++++ SELECTED PASSAGE
An obstructed or strangulated hiatal hernia will present with the following symptoms:

  • Chest pain or pressure (may be confused with an MI)
  • Heartburn
  • Difficulty swallowing
  • Coughing ( persistent dry cough)
  • Belching excessively
  • Hiccups

Although asymptomatic, type I may aggravate. The cause of concern arises when a patient experiences one of the following symptoms:

  • Chest pressure or pain described as “crushing” in nature
  • History of heart disease or risk factors such as diabetes, smoking, raised cholesterol, high blood pressure, older than 55 years, male gender and African American ancestry
  • Vomiting blood (Hemetesis)
  • Dark, tarry stools (Melena)
  • Palpitations
  • Syncope
  • Shortness of breath
  • A cough and fever
  • Inability to swallow solid food or liquids quickly (Progressive dysphagia)

Complications of a hiatal hernia

  • GERD
  • Barrett’s oesophagus
  • Esophagitis
  • Esophageal carcinoma
  • Oesophagal perforation and bleeding
  • Volvulus
  • Infarction

Investigations and physical examination

  • A detailed history
  • A complete physical exam
  • A rectal exam
  • Stool test for occult bleeds
  • Blood CP
  • Electrocardiogram (ECG)4 to rule out cardiac causes of chest pain
  • Chest X-ray to rule out pneumonia, atelectasis, etc.
++++++++
++++ SUPPLIED ENTRIES
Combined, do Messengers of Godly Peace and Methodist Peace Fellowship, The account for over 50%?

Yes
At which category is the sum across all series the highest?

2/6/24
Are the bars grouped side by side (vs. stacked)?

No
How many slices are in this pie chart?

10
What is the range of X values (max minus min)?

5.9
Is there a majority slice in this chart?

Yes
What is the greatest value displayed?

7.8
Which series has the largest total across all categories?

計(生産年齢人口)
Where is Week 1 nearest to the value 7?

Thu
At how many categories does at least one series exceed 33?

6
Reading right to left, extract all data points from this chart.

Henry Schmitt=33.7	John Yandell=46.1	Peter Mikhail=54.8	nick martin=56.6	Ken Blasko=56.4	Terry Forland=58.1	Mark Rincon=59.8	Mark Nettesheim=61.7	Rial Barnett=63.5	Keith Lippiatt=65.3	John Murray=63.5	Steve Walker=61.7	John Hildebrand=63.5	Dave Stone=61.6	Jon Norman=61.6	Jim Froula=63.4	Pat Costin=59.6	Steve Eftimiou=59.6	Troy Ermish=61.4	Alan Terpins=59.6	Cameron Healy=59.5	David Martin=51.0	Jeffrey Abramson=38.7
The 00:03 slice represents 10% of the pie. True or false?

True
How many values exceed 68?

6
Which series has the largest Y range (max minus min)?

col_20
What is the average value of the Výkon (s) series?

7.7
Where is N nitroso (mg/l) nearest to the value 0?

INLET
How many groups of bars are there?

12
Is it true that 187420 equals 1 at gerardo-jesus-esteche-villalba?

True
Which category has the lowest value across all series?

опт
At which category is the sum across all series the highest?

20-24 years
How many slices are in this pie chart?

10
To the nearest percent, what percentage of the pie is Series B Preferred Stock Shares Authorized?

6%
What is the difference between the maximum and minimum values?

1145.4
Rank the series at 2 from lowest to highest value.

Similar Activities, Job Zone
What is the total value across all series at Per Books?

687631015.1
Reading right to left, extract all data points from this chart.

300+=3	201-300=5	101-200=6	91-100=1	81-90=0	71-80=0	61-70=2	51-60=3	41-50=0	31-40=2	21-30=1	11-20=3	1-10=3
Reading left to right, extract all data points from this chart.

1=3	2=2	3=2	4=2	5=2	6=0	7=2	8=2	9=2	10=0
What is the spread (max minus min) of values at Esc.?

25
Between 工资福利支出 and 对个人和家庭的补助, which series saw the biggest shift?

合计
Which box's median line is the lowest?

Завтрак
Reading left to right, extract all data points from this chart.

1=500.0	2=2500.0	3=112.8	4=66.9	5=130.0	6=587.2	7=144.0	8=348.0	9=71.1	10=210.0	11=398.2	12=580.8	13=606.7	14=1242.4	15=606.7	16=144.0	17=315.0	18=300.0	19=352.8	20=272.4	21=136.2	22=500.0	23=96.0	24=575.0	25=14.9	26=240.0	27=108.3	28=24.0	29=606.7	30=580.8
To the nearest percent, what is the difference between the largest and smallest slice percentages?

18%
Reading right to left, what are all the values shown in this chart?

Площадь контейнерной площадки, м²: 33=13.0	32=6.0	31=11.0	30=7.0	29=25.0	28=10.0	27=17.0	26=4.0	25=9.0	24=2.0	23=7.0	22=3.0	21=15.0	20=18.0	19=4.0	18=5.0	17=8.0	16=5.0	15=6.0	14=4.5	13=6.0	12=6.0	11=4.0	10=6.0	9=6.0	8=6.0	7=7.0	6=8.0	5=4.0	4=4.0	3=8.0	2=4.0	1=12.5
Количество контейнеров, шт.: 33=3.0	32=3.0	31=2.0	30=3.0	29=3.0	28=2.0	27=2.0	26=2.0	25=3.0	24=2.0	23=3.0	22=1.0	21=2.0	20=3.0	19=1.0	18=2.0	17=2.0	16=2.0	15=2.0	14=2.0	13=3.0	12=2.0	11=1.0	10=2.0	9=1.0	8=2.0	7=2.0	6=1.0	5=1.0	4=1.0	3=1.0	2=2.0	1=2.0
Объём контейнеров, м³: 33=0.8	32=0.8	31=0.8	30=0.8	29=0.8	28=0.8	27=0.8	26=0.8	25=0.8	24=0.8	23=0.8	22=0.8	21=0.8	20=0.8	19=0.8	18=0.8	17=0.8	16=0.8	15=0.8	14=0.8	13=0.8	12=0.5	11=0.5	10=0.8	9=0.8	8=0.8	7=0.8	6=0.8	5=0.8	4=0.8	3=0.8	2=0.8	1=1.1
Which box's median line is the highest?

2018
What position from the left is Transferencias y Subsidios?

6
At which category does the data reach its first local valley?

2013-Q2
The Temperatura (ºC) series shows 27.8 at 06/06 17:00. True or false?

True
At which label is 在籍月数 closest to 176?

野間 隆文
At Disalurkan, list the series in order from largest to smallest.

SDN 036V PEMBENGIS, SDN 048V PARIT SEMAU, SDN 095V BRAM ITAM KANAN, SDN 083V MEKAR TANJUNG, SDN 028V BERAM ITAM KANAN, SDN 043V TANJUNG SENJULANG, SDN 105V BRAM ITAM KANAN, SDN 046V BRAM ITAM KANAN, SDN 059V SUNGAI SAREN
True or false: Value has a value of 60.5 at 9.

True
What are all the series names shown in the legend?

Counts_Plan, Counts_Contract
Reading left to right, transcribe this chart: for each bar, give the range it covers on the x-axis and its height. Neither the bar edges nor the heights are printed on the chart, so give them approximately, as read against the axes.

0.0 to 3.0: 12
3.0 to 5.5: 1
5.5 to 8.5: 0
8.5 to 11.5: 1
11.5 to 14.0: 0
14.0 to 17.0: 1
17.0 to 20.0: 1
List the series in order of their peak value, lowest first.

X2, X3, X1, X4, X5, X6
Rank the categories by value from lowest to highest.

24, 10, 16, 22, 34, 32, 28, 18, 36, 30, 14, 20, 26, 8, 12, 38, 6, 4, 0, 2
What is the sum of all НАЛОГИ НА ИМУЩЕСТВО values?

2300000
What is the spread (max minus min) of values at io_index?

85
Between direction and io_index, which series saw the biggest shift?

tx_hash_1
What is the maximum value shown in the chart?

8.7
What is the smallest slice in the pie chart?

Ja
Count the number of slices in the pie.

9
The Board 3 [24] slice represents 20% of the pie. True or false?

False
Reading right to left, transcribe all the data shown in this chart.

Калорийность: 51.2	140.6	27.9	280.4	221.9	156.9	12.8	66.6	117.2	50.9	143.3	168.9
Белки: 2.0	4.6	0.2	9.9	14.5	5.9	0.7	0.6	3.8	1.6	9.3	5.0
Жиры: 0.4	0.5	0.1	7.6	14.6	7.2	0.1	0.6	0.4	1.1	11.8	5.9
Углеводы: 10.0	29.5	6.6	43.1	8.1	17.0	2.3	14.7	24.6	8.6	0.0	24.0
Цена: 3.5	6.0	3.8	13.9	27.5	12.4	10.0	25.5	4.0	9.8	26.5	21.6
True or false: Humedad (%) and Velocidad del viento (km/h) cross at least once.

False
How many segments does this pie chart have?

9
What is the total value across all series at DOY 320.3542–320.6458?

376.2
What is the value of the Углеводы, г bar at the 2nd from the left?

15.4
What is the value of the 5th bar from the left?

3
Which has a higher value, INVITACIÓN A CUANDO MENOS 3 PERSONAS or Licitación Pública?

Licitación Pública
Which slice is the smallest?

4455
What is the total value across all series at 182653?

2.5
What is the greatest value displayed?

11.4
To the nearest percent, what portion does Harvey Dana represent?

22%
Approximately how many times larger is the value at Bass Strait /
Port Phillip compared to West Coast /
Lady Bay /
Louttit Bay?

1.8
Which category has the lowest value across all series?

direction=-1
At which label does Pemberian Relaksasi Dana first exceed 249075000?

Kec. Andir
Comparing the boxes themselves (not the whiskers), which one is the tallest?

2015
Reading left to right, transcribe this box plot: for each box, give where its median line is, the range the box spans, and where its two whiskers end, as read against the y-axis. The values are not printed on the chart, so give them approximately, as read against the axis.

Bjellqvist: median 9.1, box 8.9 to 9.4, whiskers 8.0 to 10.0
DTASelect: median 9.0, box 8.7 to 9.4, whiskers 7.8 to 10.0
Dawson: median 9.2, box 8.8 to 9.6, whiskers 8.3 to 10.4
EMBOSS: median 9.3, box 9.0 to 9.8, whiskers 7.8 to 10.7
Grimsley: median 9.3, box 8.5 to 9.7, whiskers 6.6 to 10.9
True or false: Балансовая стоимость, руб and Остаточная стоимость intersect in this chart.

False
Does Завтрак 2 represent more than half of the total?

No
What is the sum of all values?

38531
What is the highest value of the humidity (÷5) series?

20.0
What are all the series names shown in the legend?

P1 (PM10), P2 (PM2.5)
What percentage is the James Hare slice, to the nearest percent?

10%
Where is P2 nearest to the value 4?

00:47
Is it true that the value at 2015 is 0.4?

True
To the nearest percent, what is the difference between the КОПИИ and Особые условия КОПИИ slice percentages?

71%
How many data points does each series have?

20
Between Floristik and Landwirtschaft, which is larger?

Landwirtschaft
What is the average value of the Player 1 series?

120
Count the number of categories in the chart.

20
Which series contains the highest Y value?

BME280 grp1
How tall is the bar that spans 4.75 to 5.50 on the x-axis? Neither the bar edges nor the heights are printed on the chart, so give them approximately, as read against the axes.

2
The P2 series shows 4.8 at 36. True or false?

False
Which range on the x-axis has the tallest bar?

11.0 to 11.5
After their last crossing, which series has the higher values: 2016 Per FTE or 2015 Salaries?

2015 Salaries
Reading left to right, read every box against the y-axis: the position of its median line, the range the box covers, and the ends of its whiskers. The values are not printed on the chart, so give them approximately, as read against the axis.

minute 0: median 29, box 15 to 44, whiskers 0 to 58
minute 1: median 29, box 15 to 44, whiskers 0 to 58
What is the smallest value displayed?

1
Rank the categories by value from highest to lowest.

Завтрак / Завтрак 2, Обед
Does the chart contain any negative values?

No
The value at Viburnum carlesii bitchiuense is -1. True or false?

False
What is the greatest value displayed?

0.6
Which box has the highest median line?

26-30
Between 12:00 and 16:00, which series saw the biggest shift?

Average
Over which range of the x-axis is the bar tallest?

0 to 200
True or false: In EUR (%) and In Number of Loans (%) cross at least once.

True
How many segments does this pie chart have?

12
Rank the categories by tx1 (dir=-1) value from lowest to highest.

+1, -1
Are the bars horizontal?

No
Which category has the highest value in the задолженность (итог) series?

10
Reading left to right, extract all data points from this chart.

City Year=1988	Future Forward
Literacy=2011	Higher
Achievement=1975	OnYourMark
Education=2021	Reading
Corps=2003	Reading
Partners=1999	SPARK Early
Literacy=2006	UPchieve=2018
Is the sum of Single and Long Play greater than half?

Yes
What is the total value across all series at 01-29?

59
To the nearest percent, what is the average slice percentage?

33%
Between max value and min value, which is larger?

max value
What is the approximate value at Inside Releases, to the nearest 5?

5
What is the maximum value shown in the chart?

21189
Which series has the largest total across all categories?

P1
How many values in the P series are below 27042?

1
++++++++
■ **WHAT TO PRODUCE**
Write out the full hiatal hernia passage above, word for word.

■ **EXERCISE ANSWER**
An obstructed or strangulated hiatal hernia will present with the following symptoms:

  • Chest pain or pressure (may be confused with an MI)
  • Heartburn
  • Difficulty swallowing
  • Coughing ( persistent dry cough)
  • Belching excessively
  • Hiccups

Although asymptomatic, type I may aggravate. The cause of concern arises when a patient experiences one of the following symptoms:

  • Chest pressure or pain described as “crushing” in nature
  • History of heart disease or risk factors such as diabetes, smoking, raised cholesterol, high blood pressure, older than 55 years, male gender and African American ancestry
  • Vomiting blood (Hemetesis)
  • Dark, tarry stools (Melena)
  • Palpitations
  • Syncope
  • Shortness of breath
  • A cough and fever
  • Inability to swallow solid food or liquids quickly (Progressive dysphagia)

Complications of a hiatal hernia

  • GERD
  • Barrett’s oesophagus
  • Esophagitis
  • Esophageal carcinoma
  • Oesophagal perforation and bleeding
  • Volvulus
  • Infarction

Investigations and physical examination

  • A detailed history
  • A complete physical exam
  • A rectal exam
  • Stool test for occult bleeds
  • Blood CP
  • Electrocardiogram (ECG)4 to rule out cardiac causes of chest pain
  • Chest X-ray to rule out pneumonia, atelectasis, etc.